### TASK STATEMENT
A verbatim repeat of the lines below is required, with the pictures removed.

### RAW DATA

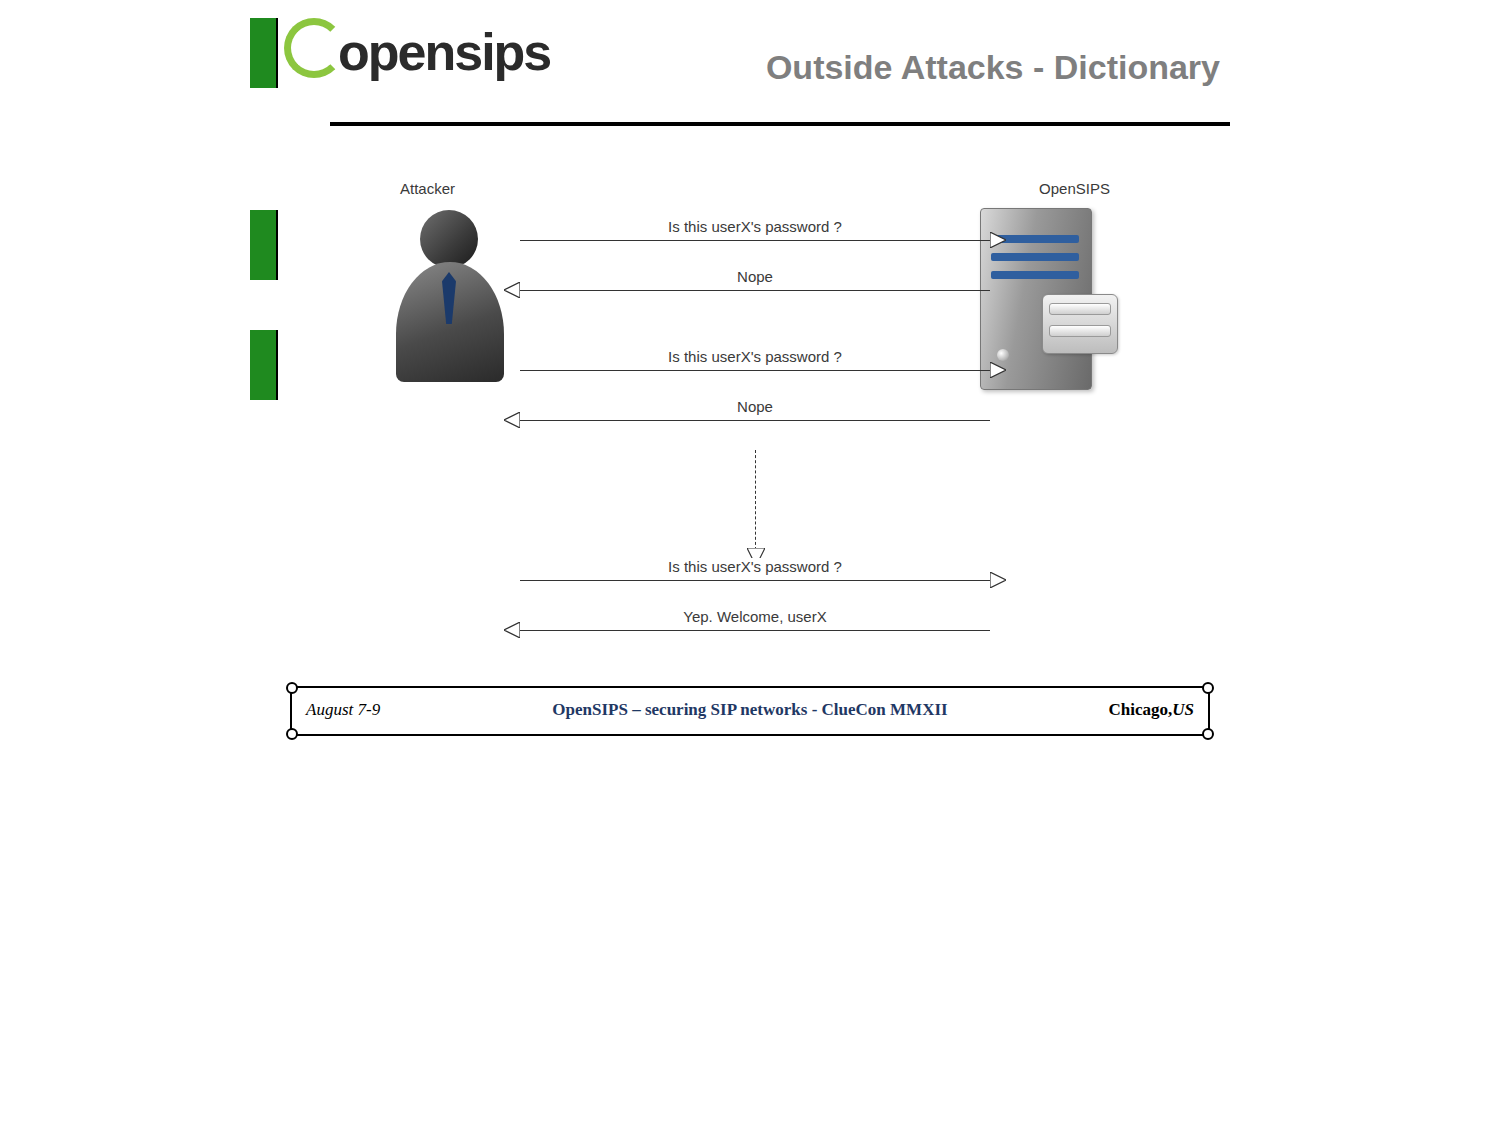opensips
Outside Attacks - Dictionary
Attacker
OpenSIPS
Is this userX's password ?
Nope
Is this userX's password ?
Nope
Is this userX's password ?
Yep. Welcome, userX
August 7-9 OpenSIPS – securing SIP networks - ClueCon MMXII Chicago,US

### OUTPUT OF THE EXERCISE
opensips
Outside Attacks - Dictionary
Attacker
OpenSIPS
Is this userX's password ?
Nope
Is this userX's password ?
Nope
Is this userX's password ?
Yep. Welcome, userX
August 7-9 OpenSIPS – securing SIP networks - ClueCon MMXII Chicago,US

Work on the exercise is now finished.